By Sivan Goren with images by Jan van der Walt
In their September 1989 issue, CAR magazine gushed excitedly about the latest Opel Kadett GSi 16V offering that had just been launched, saying: “In ride and finish, this latest most potent GSi is where the original one really should have been.” This new kid on the block was dubbed the ‘Big Boss’, but the world had not seen anything yet because a year later an even more exciting car came into being – one that would become a South African homologation legend.

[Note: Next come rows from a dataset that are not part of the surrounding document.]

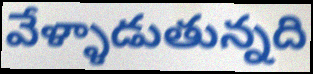
వేళ్ళాడుతున్నదిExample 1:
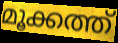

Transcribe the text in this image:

മൂക്കത്ത്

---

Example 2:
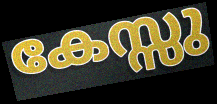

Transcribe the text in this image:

കേസ്സു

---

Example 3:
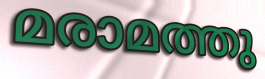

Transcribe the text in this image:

മരാമത്തു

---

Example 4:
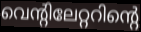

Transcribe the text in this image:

വെന്റിലേറ്ററിന്റെ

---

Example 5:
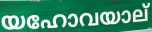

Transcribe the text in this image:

യഹോവയാല്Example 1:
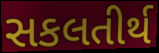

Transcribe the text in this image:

સકલતીર્થ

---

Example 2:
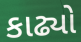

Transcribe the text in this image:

કાઢ્યો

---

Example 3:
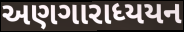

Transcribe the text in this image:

અણગારાધ્યયન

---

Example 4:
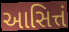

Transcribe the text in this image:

આસિત્તં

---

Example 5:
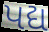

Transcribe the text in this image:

પદ્ય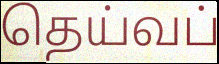
தெய்வப்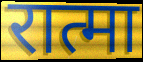
रात्माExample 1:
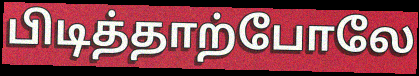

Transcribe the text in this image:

பிடித்தாற்போலே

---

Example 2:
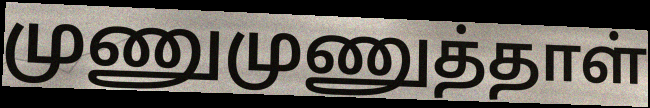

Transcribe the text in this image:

முணுமுணுத்தாள்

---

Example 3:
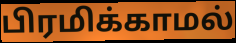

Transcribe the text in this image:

பிரமிக்காமல்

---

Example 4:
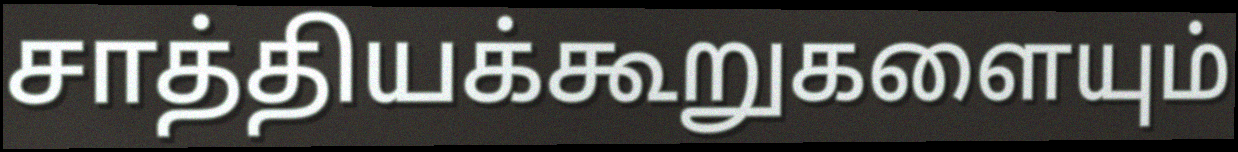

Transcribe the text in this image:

சாத்தியக்கூறுகளையும்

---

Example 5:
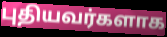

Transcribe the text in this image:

புதியவர்களாகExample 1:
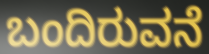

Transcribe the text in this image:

ಬಂದಿರುವನೆ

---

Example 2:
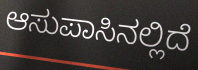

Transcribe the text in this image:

ಆಸುಪಾಸಿನಲ್ಲಿದೆ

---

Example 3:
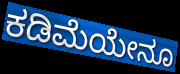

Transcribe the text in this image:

ಕಡಿಮೆಯೇನೂ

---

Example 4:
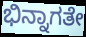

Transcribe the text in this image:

ಭಿನ್ನಾಗತೇ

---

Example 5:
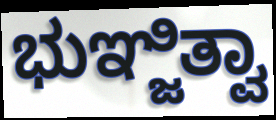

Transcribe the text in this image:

ಭುಞ್ಜಿತ್ವಾ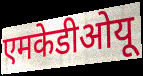
एमकेडीओयू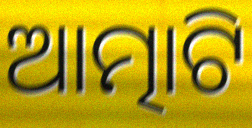
ଆତ୍ମାଟି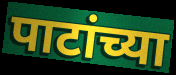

When the original Opel Kadett GSi was launched, although it was considered the biggest challenger to other hot hatches like the Golf GTI as far as top speed, the 1.8-litre offering lacked low-rev pulling power and had a tendency to understeer when on the limit. Enter the 2-litre GSi around two years later. But despite an extra 200cc being added which resulted in the GSi competing admirably with the Golf GTi 16V as far as low-down and mid-range grunt, it still lacked grip, particularly as compared to Golf. But that all changed with the arrival of the 16V ‘Big Boss’. CAR magazine’s road test gave this glowing report: “Opel engineers have managed to build what is surely the world’s finest four-cylinder production engine to date, with this new 16-valver how they have managed to give the engine the bottom-end power of a conservatively-crammed eight-valve motor, the mid-range of a turbo and the top-end of a cammy multivalve, without resorting to any variable induction length or cam timing tricks, as other manufacturers have done in the recent past.”